_Your instructions_. Beginning at the line containing "SIU, Kaxton Y.K.", repeat each line below exactly up to and including the line containing "Finisher Damage for". Do not repeat the pictures.

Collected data
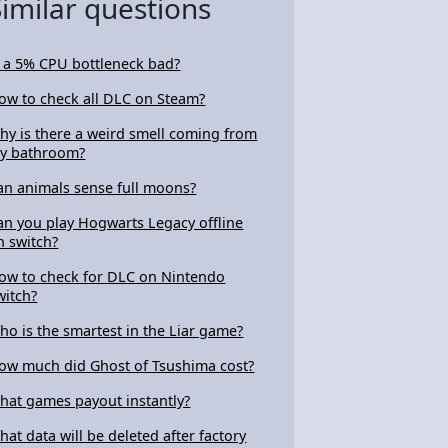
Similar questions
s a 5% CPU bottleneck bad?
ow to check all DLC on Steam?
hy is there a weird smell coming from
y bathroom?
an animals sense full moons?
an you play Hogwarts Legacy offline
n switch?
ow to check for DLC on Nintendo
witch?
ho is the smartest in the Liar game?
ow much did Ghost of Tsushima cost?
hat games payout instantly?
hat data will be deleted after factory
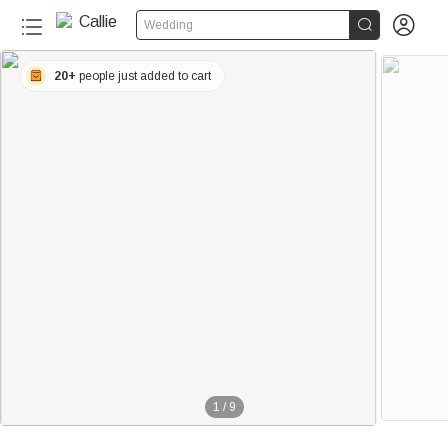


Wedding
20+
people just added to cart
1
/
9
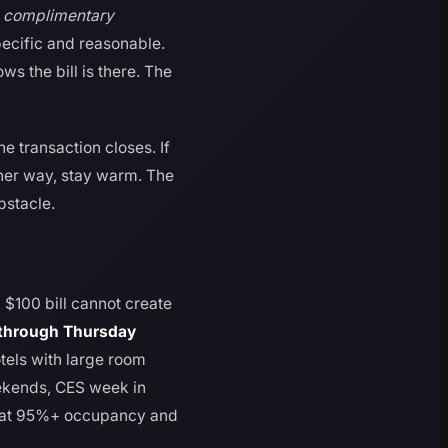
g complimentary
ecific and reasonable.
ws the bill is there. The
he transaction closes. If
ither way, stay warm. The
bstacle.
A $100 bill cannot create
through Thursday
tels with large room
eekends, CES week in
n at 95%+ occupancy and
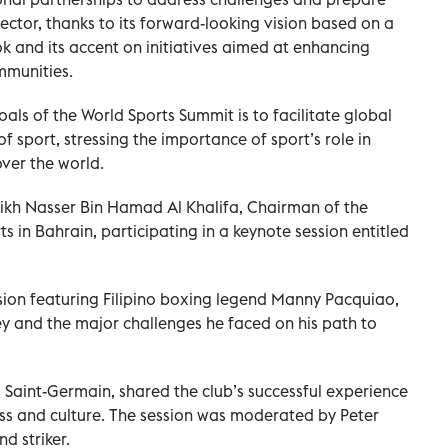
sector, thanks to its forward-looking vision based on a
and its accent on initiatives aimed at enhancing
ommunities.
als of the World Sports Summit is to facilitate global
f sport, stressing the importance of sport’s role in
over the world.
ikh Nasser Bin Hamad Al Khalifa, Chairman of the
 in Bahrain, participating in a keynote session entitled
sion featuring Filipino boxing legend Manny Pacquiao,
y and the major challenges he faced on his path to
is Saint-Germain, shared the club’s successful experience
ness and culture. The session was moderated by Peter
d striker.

==

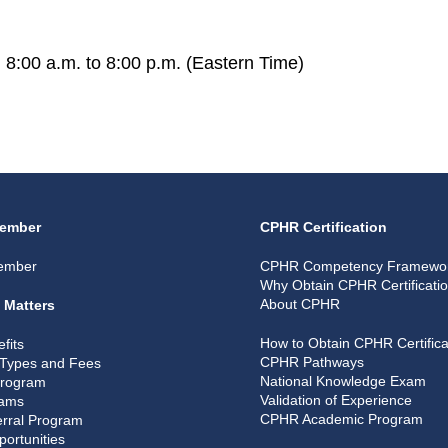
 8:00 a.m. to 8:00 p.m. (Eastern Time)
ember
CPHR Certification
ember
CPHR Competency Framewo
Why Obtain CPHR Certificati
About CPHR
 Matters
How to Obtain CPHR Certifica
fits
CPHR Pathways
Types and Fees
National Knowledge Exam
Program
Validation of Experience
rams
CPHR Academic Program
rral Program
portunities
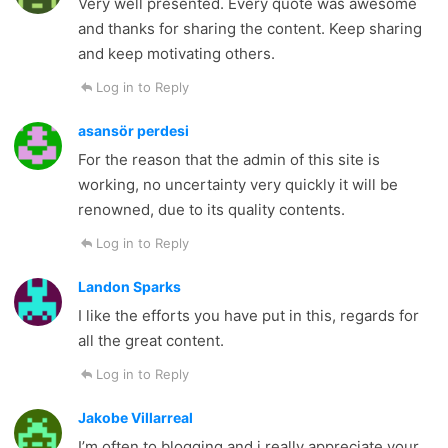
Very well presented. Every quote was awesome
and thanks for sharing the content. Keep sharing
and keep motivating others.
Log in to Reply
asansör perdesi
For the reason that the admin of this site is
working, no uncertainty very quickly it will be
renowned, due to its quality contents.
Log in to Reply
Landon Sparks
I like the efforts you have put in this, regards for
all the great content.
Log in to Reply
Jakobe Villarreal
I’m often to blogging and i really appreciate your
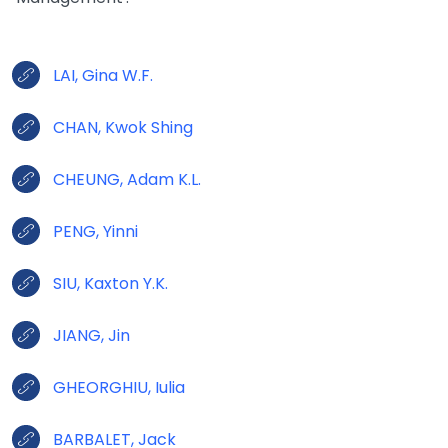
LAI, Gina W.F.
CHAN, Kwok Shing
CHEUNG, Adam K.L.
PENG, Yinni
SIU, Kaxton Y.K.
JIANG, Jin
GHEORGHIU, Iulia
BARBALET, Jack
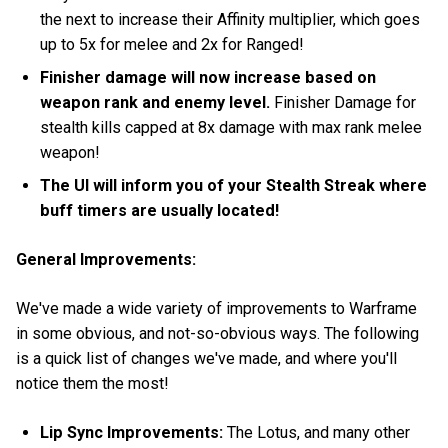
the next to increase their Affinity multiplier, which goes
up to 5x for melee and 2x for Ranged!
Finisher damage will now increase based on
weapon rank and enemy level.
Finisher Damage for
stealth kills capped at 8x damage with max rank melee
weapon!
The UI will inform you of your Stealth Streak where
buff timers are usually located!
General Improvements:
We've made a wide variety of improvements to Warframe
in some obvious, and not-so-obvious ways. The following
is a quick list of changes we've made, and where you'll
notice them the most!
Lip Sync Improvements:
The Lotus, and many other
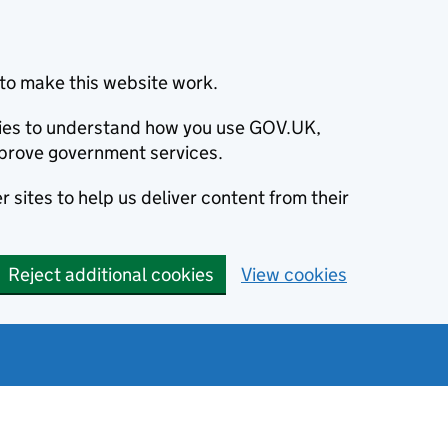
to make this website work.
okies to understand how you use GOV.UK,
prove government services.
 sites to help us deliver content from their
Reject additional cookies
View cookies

_Output_.
SIU, Kaxton Y.K.
JIANG, Jin
GHEORGHIU, Iulia
BARBALET, Jack
the next to increase their Affinity multiplier, which goes
up to 5x for melee and 2x for Ranged!
Finisher damage will now increase based on
weapon rank and enemy level.
Finisher Damage for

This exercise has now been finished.